• Instruction: In the material from its first line through the line containing "subtitle List all", change "Rendered" to "Displayed" and give those lines again with nothing else altered.
———
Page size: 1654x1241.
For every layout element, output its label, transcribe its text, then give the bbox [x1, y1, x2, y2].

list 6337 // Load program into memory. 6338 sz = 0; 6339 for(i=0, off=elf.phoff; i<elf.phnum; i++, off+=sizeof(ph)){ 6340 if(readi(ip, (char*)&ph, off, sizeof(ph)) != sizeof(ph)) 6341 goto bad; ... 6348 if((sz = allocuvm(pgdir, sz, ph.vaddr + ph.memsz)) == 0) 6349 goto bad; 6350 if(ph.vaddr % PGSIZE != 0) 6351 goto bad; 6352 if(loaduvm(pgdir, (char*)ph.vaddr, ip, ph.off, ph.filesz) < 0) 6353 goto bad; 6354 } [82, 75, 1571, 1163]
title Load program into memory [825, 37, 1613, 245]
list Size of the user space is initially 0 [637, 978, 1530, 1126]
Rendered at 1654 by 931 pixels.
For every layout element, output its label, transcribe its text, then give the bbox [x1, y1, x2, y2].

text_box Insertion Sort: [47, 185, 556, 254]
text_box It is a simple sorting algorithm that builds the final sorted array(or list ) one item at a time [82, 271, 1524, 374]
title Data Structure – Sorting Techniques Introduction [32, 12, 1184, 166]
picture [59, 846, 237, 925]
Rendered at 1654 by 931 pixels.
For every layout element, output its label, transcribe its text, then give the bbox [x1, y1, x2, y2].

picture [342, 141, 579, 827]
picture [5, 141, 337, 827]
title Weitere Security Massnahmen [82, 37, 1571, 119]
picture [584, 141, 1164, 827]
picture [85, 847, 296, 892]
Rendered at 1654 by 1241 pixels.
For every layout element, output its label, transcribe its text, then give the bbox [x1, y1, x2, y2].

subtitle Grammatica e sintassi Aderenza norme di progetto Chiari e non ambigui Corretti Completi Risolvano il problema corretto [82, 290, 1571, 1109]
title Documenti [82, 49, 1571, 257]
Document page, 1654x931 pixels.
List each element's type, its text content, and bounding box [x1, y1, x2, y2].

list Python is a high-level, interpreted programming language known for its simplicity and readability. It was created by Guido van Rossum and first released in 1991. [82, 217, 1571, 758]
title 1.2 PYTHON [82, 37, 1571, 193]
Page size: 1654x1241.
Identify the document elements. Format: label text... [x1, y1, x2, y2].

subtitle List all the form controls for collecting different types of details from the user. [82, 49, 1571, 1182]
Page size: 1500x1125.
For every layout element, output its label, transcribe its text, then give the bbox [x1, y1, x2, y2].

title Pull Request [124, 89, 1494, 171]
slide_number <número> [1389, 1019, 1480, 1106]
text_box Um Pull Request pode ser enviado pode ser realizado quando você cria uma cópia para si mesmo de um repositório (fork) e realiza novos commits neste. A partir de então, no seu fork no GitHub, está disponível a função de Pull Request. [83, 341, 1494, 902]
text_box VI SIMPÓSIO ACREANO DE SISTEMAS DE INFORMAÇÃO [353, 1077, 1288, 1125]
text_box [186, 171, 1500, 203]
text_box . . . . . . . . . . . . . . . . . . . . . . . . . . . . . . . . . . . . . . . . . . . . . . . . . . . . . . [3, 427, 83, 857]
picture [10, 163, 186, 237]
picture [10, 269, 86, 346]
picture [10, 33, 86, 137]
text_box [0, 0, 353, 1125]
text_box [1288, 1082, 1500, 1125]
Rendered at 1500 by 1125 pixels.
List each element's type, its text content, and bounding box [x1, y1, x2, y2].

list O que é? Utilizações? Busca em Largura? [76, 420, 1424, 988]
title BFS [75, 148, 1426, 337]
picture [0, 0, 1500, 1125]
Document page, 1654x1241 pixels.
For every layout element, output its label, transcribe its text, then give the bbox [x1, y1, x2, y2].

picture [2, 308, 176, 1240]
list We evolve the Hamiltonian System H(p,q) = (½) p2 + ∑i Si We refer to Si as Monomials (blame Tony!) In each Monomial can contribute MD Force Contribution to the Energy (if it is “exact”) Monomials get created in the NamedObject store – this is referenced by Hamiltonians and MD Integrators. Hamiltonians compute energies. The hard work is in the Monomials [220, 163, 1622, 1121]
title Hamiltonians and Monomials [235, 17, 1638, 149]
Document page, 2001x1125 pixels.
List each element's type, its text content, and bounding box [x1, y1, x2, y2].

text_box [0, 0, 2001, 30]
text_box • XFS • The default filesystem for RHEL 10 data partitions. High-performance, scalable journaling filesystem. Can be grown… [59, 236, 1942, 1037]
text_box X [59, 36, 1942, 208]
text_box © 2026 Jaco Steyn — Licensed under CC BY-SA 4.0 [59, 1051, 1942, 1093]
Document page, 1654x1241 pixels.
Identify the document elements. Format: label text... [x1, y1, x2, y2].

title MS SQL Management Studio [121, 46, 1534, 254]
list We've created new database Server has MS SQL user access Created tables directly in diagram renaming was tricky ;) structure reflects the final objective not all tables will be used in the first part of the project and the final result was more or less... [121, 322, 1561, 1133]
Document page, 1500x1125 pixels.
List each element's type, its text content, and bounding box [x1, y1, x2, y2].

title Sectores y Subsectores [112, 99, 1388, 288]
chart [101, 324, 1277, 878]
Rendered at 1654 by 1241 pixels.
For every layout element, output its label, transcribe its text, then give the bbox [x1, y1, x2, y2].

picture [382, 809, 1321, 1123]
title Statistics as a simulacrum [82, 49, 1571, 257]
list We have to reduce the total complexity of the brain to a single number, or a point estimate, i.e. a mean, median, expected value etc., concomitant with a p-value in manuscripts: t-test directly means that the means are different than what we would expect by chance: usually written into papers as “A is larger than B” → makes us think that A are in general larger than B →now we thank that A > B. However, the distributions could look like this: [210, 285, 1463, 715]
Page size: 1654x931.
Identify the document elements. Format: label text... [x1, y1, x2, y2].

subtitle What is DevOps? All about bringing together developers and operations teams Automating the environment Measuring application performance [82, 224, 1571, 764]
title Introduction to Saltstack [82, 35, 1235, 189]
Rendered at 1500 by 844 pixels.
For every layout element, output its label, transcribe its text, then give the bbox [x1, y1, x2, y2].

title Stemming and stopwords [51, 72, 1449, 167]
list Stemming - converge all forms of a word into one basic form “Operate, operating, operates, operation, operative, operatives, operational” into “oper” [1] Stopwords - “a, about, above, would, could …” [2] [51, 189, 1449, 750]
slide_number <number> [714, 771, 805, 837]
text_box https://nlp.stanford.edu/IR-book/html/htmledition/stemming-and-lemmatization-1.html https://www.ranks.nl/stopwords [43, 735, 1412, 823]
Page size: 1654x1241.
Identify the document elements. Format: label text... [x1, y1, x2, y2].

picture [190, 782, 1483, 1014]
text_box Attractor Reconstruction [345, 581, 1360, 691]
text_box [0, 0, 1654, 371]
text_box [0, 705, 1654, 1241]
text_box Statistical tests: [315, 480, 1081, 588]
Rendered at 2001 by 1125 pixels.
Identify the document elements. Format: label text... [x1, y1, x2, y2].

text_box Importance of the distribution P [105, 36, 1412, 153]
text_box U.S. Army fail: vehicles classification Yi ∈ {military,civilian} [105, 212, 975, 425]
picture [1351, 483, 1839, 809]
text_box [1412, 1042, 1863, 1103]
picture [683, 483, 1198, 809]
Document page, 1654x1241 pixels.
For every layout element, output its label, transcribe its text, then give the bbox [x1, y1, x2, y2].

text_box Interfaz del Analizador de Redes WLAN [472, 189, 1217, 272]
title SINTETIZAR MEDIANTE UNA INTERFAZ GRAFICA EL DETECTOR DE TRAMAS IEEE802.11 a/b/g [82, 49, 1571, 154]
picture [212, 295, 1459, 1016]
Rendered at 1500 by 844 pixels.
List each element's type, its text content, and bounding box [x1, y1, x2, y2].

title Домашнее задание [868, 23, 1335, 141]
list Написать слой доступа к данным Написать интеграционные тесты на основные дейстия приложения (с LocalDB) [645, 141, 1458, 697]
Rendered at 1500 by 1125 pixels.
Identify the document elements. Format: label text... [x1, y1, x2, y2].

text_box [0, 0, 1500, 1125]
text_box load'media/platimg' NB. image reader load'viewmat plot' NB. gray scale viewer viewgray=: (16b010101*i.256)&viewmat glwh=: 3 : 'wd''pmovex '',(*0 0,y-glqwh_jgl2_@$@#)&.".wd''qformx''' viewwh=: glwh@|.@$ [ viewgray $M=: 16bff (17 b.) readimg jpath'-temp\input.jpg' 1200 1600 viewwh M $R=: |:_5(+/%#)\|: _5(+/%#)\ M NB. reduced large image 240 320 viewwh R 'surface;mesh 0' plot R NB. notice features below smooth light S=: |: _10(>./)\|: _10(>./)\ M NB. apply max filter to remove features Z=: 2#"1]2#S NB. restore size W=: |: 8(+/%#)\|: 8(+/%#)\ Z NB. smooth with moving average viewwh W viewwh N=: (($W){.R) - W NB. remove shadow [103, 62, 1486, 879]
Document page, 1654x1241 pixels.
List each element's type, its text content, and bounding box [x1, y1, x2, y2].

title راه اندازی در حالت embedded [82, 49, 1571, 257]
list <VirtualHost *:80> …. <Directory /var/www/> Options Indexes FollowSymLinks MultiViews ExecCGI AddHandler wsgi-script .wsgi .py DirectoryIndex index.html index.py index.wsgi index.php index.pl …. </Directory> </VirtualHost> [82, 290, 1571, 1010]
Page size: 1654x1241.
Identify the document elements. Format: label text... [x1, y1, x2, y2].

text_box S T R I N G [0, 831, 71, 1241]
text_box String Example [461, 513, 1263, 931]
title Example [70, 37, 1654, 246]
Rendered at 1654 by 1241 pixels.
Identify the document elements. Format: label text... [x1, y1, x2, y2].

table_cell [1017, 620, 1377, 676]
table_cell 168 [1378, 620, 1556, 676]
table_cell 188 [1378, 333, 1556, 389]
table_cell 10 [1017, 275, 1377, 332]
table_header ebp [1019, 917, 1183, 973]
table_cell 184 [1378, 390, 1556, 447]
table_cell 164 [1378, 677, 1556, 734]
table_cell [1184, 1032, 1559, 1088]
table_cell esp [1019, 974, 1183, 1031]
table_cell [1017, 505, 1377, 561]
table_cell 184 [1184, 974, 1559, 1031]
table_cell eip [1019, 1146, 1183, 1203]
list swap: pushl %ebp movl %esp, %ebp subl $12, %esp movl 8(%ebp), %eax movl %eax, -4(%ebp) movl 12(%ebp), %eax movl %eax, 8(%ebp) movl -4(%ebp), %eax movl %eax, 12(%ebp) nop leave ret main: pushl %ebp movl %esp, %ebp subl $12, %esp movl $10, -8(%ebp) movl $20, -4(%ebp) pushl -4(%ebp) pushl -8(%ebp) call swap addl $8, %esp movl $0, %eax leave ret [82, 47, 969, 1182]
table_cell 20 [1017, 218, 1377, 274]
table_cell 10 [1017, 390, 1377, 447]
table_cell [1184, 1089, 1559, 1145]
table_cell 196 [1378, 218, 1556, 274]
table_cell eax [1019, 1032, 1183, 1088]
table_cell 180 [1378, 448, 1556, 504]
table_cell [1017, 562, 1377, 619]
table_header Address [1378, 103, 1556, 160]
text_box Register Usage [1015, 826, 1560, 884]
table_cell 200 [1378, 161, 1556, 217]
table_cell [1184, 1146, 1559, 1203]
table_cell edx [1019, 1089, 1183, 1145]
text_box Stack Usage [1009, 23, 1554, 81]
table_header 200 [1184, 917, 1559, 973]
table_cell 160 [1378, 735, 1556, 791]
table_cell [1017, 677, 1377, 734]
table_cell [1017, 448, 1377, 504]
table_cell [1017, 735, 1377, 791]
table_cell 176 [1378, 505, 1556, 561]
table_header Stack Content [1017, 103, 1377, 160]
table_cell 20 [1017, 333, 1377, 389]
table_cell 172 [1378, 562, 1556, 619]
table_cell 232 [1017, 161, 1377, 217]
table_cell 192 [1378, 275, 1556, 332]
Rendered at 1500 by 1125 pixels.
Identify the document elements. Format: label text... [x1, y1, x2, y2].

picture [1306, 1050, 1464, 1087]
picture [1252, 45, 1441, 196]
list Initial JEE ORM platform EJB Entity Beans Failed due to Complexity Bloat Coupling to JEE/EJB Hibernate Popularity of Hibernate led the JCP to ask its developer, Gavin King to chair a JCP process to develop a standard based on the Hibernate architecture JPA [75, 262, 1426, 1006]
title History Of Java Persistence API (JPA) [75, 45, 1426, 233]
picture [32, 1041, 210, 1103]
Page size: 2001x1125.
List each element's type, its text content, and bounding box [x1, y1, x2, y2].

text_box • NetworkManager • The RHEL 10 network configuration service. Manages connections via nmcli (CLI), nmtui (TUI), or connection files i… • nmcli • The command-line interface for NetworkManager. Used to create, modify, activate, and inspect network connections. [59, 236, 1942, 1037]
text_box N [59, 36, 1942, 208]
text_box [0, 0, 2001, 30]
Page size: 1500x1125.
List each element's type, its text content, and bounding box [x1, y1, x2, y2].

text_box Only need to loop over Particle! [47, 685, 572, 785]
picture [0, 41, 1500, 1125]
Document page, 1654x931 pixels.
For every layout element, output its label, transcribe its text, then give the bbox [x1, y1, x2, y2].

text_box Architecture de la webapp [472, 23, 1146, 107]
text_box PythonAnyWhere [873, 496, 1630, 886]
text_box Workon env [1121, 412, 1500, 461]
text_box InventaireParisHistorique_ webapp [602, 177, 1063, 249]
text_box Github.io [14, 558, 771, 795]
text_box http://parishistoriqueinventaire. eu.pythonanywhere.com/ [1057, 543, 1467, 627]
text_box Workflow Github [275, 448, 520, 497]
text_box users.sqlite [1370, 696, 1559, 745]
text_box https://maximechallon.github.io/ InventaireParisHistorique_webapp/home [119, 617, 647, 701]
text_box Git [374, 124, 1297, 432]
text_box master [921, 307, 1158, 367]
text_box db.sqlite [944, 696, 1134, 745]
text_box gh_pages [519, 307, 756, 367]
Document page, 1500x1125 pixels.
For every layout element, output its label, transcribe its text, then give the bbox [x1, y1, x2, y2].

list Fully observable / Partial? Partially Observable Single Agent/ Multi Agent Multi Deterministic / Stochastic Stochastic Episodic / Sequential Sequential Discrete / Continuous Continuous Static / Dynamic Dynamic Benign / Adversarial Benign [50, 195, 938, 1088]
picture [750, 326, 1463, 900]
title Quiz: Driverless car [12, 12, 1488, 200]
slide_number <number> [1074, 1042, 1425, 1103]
———
• Answer to this task:
Page size: 1654x1241.
For every layout element, output its label, transcribe its text, then give the bbox [x1, y1, x2, y2].

list 6337 // Load program into memory. 6338 sz = 0; 6339 for(i=0, off=elf.phoff; i<elf.phnum; i++, off+=sizeof(ph)){ 6340 if(readi(ip, (char*)&ph, off, sizeof(ph)) != sizeof(ph)) 6341 goto bad; ... 6348 if((sz = allocuvm(pgdir, sz, ph.vaddr + ph.memsz)) == 0) 6349 goto bad; 6350 if(ph.vaddr % PGSIZE != 0) 6351 goto bad; 6352 if(loaduvm(pgdir, (char*)ph.vaddr, ip, ph.off, ph.filesz) < 0) 6353 goto bad; 6354 } [82, 75, 1571, 1163]
title Load program into memory [825, 37, 1613, 245]
list Size of the user space is initially 0 [637, 978, 1530, 1126]
Displayed at 1654 by 931 pixels.
For every layout element, output its label, transcribe its text, then give the bbox [x1, y1, x2, y2].

text_box Insertion Sort: [47, 185, 556, 254]
text_box It is a simple sorting algorithm that builds the final sorted array(or list ) one item at a time [82, 271, 1524, 374]
title Data Structure – Sorting Techniques Introduction [32, 12, 1184, 166]
picture [59, 846, 237, 925]
Displayed at 1654 by 931 pixels.
For every layout element, output its label, transcribe its text, then give the bbox [x1, y1, x2, y2].

picture [342, 141, 579, 827]
picture [5, 141, 337, 827]
title Weitere Security Massnahmen [82, 37, 1571, 119]
picture [584, 141, 1164, 827]
picture [85, 847, 296, 892]
Displayed at 1654 by 1241 pixels.
For every layout element, output its label, transcribe its text, then give the bbox [x1, y1, x2, y2].

subtitle Grammatica e sintassi Aderenza norme di progetto Chiari e non ambigui Corretti Completi Risolvano il problema corretto [82, 290, 1571, 1109]
title Documenti [82, 49, 1571, 257]
Document page, 1654x931 pixels.
List each element's type, its text content, and bounding box [x1, y1, x2, y2].

list Python is a high-level, interpreted programming language known for its simplicity and readability. It was created by Guido van Rossum and first released in 1991. [82, 217, 1571, 758]
title 1.2 PYTHON [82, 37, 1571, 193]
Page size: 1654x1241.
Identify the document elements. Format: label text... [x1, y1, x2, y2].

subtitle List all the form controls for collecting different types of details from the user. [82, 49, 1571, 1182]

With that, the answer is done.